Problem to solve —
Pull out of the data below the stretch of lines bounded by the one containing "Вражаючий крутний момент (1400 Нм) дозволяє" and the one containing "ぐらいの面積が必要になってきます。風力発電の場合は、その", both bounds included, unchanged.

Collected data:
__________________________________________________

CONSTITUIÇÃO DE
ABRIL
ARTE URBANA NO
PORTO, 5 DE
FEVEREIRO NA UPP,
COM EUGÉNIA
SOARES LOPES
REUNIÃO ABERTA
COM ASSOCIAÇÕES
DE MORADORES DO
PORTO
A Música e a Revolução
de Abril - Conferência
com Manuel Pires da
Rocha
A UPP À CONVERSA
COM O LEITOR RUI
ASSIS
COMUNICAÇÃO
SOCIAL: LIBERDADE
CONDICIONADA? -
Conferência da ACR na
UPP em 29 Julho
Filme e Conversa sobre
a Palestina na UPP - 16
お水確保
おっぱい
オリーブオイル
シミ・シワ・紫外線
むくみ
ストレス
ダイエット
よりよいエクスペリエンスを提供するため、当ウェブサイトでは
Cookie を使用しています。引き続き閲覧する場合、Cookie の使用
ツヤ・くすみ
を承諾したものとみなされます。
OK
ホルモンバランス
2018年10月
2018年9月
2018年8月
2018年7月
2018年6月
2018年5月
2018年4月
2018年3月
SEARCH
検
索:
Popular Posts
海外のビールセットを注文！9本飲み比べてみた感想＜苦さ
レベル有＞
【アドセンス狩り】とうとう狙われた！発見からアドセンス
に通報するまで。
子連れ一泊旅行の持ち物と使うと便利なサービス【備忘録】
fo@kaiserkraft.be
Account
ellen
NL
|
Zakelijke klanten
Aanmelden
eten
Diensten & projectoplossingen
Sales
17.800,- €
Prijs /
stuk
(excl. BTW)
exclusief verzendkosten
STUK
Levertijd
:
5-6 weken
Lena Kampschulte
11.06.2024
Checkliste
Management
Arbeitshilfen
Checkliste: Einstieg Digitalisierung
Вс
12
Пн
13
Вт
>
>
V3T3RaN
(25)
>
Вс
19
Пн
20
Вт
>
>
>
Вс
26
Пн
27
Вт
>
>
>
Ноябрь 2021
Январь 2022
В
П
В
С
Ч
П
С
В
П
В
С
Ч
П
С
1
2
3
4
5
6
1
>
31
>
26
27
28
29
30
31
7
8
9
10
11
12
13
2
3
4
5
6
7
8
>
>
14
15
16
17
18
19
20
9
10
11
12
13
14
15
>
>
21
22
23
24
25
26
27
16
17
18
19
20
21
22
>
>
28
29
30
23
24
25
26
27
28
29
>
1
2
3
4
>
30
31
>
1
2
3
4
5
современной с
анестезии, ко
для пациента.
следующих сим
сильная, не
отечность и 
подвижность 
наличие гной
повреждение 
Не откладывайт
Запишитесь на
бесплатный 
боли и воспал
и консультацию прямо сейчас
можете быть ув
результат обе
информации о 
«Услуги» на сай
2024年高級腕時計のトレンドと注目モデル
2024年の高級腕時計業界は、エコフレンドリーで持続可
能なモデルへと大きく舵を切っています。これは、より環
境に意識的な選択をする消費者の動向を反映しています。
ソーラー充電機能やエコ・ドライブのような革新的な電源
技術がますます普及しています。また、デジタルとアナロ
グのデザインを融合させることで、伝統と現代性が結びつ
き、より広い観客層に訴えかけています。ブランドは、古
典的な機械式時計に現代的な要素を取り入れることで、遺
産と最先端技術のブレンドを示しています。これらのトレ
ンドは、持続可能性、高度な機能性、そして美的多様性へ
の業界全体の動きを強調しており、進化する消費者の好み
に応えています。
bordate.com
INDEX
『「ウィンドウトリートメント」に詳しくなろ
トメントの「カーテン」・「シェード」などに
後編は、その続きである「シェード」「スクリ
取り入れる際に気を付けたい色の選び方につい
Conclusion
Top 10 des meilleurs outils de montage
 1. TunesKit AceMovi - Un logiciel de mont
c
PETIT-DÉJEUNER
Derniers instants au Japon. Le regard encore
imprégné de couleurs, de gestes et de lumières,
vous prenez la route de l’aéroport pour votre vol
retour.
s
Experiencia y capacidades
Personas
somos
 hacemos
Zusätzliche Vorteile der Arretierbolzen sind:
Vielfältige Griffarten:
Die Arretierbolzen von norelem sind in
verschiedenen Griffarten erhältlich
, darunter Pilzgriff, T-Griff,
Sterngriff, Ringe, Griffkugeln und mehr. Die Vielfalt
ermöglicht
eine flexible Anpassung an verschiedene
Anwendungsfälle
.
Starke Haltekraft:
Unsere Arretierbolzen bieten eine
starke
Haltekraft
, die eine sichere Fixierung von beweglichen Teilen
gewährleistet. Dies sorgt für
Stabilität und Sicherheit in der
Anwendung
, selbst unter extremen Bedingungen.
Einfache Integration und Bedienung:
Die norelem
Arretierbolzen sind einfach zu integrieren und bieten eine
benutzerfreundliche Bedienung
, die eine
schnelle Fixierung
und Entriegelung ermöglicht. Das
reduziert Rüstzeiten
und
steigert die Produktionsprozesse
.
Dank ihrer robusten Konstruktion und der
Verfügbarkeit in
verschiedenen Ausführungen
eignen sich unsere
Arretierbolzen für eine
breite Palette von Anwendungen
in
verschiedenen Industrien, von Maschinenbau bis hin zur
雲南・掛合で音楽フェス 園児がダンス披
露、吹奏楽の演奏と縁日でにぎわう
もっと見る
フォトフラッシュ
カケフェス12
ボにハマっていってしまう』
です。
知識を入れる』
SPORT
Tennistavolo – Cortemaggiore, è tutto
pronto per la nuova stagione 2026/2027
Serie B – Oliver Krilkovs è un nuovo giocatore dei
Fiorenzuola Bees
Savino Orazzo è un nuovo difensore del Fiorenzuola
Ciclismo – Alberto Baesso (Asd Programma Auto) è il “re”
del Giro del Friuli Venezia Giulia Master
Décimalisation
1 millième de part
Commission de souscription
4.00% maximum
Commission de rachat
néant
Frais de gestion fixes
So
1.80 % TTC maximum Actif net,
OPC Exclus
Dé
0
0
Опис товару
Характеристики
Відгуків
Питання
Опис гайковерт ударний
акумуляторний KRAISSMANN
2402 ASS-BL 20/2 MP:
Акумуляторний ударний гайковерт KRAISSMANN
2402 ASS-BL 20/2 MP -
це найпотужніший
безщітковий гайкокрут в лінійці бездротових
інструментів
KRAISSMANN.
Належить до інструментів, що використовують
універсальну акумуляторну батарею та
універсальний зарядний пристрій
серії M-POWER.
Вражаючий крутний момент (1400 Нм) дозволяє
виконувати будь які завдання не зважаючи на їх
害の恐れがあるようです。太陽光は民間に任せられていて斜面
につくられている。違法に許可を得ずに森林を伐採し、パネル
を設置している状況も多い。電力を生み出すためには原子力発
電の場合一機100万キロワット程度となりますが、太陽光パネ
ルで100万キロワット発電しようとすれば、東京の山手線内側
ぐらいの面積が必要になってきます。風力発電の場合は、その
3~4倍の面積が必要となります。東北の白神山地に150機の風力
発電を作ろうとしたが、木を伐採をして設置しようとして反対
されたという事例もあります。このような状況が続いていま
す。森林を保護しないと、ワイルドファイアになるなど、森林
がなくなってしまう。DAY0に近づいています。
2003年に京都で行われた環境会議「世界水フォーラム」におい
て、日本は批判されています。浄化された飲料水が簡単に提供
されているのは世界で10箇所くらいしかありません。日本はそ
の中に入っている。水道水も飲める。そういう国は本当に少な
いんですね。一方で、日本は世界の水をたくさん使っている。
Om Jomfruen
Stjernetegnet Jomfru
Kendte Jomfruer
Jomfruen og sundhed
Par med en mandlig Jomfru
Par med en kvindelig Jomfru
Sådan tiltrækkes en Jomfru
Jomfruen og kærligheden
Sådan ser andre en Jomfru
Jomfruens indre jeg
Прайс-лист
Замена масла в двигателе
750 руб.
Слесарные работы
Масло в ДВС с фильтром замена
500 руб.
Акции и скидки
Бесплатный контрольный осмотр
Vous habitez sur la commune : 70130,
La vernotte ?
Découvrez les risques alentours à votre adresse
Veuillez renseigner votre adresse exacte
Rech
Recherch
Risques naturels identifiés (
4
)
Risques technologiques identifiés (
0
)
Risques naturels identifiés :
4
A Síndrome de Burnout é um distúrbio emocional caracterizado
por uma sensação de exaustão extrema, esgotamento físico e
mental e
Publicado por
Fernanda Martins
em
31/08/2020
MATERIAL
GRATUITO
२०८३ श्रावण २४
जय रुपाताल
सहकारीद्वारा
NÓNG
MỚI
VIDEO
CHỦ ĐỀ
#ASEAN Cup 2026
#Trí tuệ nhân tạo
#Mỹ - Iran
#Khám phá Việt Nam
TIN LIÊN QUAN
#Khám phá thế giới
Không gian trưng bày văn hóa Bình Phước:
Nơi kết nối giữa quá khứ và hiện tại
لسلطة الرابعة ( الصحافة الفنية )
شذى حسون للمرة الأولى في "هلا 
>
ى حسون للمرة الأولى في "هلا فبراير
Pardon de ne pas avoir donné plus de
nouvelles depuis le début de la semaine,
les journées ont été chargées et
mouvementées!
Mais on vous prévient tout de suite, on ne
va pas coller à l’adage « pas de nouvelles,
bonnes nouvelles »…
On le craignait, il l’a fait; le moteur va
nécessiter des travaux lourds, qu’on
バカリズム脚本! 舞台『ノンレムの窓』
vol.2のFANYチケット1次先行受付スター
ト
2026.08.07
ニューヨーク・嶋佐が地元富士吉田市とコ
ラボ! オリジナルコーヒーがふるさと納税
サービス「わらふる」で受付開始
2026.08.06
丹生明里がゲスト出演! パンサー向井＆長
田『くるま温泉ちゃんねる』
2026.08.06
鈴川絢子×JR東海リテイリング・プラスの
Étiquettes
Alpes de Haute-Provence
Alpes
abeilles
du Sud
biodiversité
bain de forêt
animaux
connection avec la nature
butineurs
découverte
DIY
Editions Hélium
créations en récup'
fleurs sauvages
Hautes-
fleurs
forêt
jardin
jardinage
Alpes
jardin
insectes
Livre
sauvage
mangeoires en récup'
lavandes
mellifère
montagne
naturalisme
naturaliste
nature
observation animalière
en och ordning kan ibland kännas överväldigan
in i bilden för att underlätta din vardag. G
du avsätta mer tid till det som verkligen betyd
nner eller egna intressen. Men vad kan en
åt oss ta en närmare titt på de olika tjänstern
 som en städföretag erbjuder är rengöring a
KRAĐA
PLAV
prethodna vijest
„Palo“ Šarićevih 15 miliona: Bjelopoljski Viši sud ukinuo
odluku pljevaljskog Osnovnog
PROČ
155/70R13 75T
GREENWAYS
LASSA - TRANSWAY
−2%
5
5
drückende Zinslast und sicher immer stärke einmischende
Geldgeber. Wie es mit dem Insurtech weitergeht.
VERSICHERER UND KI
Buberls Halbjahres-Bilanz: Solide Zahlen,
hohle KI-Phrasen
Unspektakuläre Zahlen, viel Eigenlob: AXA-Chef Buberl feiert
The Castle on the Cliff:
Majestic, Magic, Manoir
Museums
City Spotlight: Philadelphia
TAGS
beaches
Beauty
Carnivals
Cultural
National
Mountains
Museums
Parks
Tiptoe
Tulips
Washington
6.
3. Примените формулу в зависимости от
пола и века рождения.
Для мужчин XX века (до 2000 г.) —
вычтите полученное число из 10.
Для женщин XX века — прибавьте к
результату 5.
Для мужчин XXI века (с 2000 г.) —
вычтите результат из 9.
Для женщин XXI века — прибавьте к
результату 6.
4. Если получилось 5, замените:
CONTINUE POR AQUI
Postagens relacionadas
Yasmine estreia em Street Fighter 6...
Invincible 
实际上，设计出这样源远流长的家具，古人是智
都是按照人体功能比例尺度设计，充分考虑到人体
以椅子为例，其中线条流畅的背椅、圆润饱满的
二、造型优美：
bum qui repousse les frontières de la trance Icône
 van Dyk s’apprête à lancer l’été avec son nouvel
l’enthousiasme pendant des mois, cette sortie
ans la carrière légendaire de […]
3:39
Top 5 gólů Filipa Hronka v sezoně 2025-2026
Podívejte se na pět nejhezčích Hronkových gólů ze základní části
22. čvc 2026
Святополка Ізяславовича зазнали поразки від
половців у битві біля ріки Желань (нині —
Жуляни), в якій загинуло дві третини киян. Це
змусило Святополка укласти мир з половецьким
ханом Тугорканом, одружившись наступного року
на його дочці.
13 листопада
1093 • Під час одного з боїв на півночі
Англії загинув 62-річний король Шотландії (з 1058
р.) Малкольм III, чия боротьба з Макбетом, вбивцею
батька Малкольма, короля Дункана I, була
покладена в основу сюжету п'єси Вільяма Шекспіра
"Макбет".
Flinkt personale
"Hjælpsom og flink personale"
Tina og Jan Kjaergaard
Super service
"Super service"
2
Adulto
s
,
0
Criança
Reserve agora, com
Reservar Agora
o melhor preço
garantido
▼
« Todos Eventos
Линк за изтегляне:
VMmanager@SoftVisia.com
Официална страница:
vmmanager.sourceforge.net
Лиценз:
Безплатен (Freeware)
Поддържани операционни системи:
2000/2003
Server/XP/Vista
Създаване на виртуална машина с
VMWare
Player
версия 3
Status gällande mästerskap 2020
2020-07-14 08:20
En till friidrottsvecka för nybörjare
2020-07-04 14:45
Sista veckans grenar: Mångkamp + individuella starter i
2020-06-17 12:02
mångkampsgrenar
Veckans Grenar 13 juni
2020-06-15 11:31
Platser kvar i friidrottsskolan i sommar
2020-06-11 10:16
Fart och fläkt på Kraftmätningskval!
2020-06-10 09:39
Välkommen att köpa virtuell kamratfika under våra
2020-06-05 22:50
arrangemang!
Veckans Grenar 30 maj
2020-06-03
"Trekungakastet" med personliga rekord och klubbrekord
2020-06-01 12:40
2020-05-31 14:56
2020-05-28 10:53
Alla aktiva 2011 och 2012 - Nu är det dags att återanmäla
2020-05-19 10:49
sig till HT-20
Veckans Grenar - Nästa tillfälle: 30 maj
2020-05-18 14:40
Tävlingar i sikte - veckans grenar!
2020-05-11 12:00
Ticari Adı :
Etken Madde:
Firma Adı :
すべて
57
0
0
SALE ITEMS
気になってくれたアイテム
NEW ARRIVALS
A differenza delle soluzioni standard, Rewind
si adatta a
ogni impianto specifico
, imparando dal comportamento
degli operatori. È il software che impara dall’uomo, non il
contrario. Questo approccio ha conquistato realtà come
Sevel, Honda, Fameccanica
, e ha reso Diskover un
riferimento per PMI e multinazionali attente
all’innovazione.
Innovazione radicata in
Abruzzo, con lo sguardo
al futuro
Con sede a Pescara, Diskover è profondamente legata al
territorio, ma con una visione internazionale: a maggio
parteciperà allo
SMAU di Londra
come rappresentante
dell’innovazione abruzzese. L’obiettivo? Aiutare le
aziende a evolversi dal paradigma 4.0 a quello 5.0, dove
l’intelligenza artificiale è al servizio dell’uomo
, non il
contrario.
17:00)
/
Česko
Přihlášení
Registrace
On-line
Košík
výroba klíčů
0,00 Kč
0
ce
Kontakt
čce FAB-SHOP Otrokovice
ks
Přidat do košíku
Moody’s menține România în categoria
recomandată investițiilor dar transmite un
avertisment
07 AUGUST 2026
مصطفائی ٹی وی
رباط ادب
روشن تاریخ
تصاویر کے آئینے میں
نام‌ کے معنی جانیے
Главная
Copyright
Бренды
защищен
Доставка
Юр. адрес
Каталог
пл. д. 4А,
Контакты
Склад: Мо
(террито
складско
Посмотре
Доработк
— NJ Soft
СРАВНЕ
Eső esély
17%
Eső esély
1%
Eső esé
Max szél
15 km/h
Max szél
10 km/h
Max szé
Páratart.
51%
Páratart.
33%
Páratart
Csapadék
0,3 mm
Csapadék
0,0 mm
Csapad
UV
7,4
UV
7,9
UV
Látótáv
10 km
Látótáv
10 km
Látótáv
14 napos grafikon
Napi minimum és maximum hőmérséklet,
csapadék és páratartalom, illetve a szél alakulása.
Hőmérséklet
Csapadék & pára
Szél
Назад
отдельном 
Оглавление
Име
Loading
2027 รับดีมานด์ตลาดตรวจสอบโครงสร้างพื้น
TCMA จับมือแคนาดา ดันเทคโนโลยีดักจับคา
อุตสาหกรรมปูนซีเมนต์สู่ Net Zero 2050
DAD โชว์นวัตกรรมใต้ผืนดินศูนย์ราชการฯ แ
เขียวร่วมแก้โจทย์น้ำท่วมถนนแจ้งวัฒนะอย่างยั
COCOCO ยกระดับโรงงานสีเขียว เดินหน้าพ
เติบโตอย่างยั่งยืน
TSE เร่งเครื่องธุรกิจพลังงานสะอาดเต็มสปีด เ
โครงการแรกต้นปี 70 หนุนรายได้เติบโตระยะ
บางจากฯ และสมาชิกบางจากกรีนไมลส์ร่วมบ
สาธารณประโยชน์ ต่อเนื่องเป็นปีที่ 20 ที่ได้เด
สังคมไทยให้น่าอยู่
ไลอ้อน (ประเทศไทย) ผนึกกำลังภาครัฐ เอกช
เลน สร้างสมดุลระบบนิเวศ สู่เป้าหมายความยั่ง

__________________________________________________

Result of this task —
Вражаючий крутний момент (1400 Нм) дозволяє
виконувати будь які завдання не зважаючи на їх
害の恐れがあるようです。太陽光は民間に任せられていて斜面
につくられている。違法に許可を得ずに森林を伐採し、パネル
を設置している状況も多い。電力を生み出すためには原子力発
電の場合一機100万キロワット程度となりますが、太陽光パネ
ルで100万キロワット発電しようとすれば、東京の山手線内側
ぐらいの面積が必要になってきます。風力発電の場合は、その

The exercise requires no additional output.